## YOUR INSTRUCTIONS
Since only a count is wanted, work out how many lines in the material below contain the word "Thủy" and return that number.

## RECORDS SUPPLIED
....................
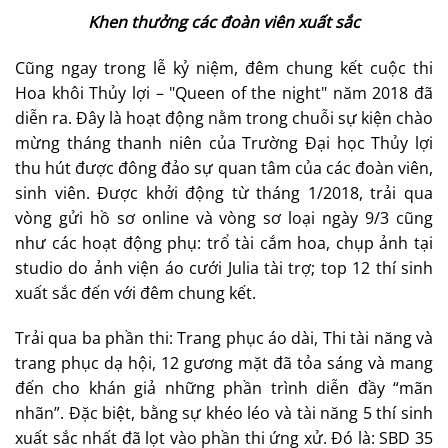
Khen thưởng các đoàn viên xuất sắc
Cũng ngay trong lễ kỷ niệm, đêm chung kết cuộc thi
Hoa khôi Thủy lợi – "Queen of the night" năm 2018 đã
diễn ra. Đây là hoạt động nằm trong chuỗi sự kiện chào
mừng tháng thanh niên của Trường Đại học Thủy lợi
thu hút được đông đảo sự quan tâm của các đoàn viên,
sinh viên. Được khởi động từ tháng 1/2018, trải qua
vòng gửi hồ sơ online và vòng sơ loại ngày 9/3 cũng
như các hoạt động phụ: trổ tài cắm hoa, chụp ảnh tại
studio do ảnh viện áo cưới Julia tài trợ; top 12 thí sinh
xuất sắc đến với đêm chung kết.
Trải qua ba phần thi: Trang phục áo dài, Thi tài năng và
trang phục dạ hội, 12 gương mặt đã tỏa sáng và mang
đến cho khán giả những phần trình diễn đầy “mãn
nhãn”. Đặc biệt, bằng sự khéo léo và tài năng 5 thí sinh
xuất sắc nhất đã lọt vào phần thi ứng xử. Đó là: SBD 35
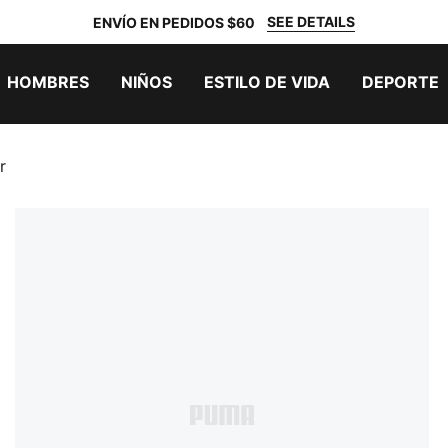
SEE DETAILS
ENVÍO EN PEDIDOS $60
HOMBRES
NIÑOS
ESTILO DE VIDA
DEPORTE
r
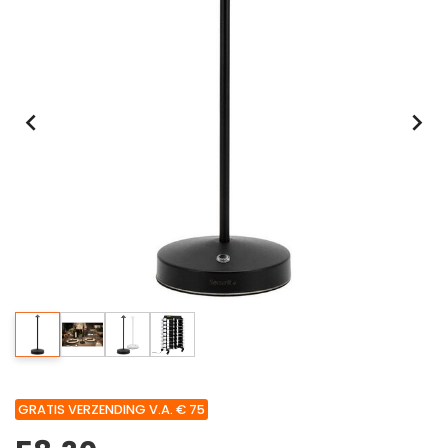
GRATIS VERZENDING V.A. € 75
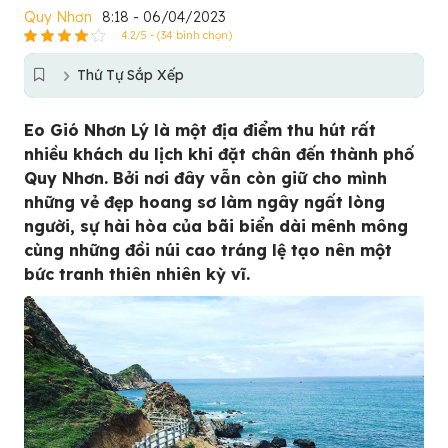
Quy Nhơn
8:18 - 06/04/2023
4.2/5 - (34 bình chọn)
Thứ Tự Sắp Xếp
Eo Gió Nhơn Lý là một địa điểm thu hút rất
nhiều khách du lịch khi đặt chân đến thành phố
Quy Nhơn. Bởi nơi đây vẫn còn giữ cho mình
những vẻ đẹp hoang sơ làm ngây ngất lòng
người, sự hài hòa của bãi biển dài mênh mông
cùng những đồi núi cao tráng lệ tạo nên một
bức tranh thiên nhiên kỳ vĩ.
....................
## RESPONSE BELOW
2